For the string "dass", search the entries below and copy every line where it appears.

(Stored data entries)
■ ■ ■ ■

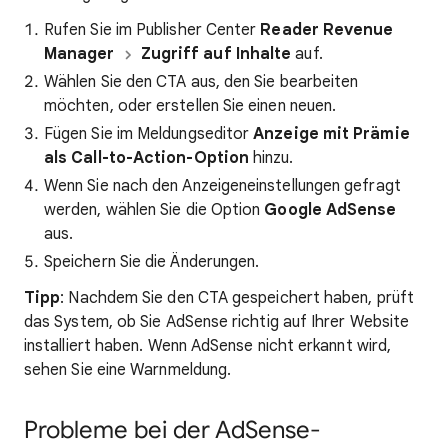
Rufen Sie im Publisher Center
Reader Revenue
Manager
Zugriff auf Inhalte
auf.
Wählen Sie den CTA aus, den Sie bearbeiten
möchten, oder erstellen Sie einen neuen.
Fügen Sie im Meldungseditor
Anzeige mit Prämie
als Call-to-Action-Option
hinzu.
Wenn Sie nach den Anzeigeneinstellungen gefragt
werden, wählen Sie die Option
Google AdSense
aus.
Speichern Sie die Änderungen.
Tipp
: Nachdem Sie den CTA gespeichert haben, prüft
das System, ob Sie AdSense richtig auf Ihrer Website
installiert haben. Wenn AdSense nicht erkannt wird,
sehen Sie eine Warnmeldung.
Probleme bei der AdSense-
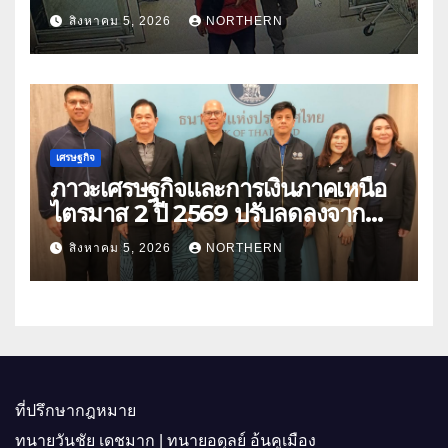
คนร้ายตั้งจุดตรวจตามเส้นทาง
สิงหาคม 5, 2026
NORTHERN
เศรษฐกิจ
ภาวะเศรษฐกิจและการเงินภาคเหนือ
ไตรมาส 2 ปี 2569 ปรับลดลงจาก
ราคาพลังงาน ค่าครองชีพ
สิงหาคม 5, 2026
NORTHERN
ที่ปรึกษากฎหมาย
ทนายวันชัย เดชมาก | ทนายอดุลย์ อ้นคูเมือง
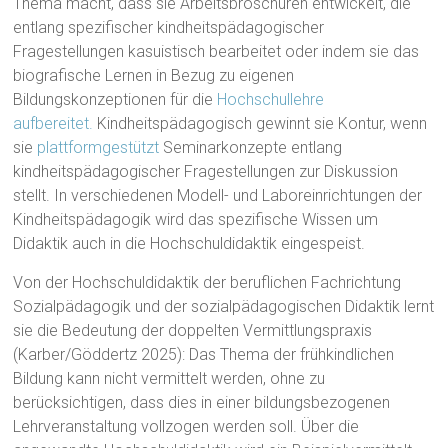
Thema macht, dass sie Arbeitsbroschüren entwickelt, die
entlang spezifischer kindheitspädagogischer
Fragestellungen kasuistisch bearbeitet oder indem sie das
biografische Lernen in Bezug zu eigenen
Bildungskonzeptionen für die
Hochschullehre
aufbereitet.
Kindheitspädagogisch gewinnt sie Kontur, wenn
sie
plattformgestützt
Seminarkonzepte entlang
kindheitspädagogischer Fragestellungen zur Diskussion
stellt. In verschiedenen Modell- und Laboreinrichtungen der
Kindheitspädagogik wird das spezifische Wissen um
Didaktik auch in die Hochschuldidaktik eingespeist.
Von der Hochschuldidaktik der beruflichen Fachrichtung
Sozialpädagogik und der sozialpädagogischen Didaktik lernt
sie die Bedeutung der doppelten Vermittlungspraxis
(Karber/Göddertz 2025): Das Thema der frühkindlichen
Bildung kann nicht vermittelt werden, ohne zu
berücksichtigen, dass dies in einer bildungsbezogenen
Lehrveranstaltung vollzogen werden soll. Über die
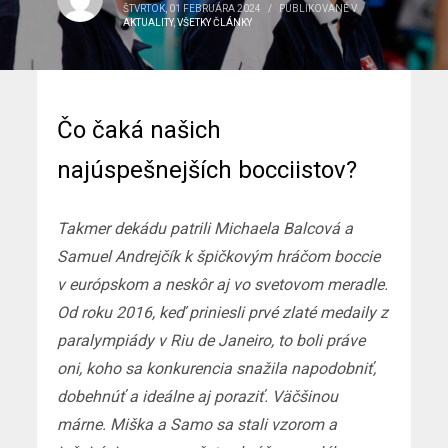
ŠTVRTOK, 01 FEBRUÁRA 2024
/
PUBLIKOVANÉ V
AKTUALITY
,
VŠETKY ČLÁNKY
Čo čaká našich
najúspešnejších bocciistov?
Takmer dekádu patrili Michaela Balcová a
Samuel Andrejčík k špičkovým hráčom boccie
v európskom a neskôr aj vo svetovom meradle.
Od roku 2016, keď priniesli prvé zlaté medaily z
paralympiády v Riu de Janeiro, to boli práve
oni, koho sa konkurencia snažila napodobniť,
dobehnúť a ideálne aj poraziť. Väčšinou
márne. Miška a Samo sa stali vzorom a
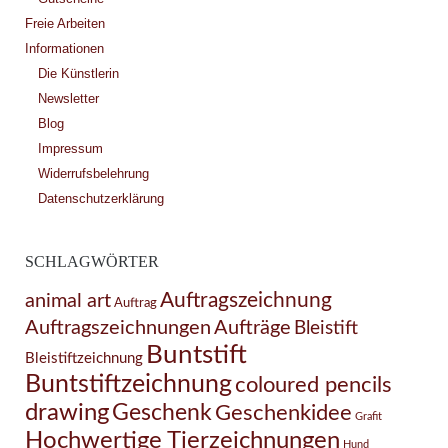
Freie Arbeiten
Informationen
Die Künstlerin
Newsletter
Blog
Impressum
Widerrufsbelehrung
Datenschutzerklärung
SCHLAGWÖRTER
Auftragszeichnung
animal art
Auftrag
Auftragszeichnungen
Aufträge
Bleistift
Buntstift
Bleistiftzeichnung
Buntstiftzeichnung
coloured pencils
drawing
Geschenk
Geschenkidee
Grafit
Hochwertige Tierzeichnungen
Hund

■ ■ ■ ■

--- Response box ---
Thema macht, dass sie Arbeitsbroschüren entwickelt, die
berücksichtigen, dass dies in einer bildungsbezogenen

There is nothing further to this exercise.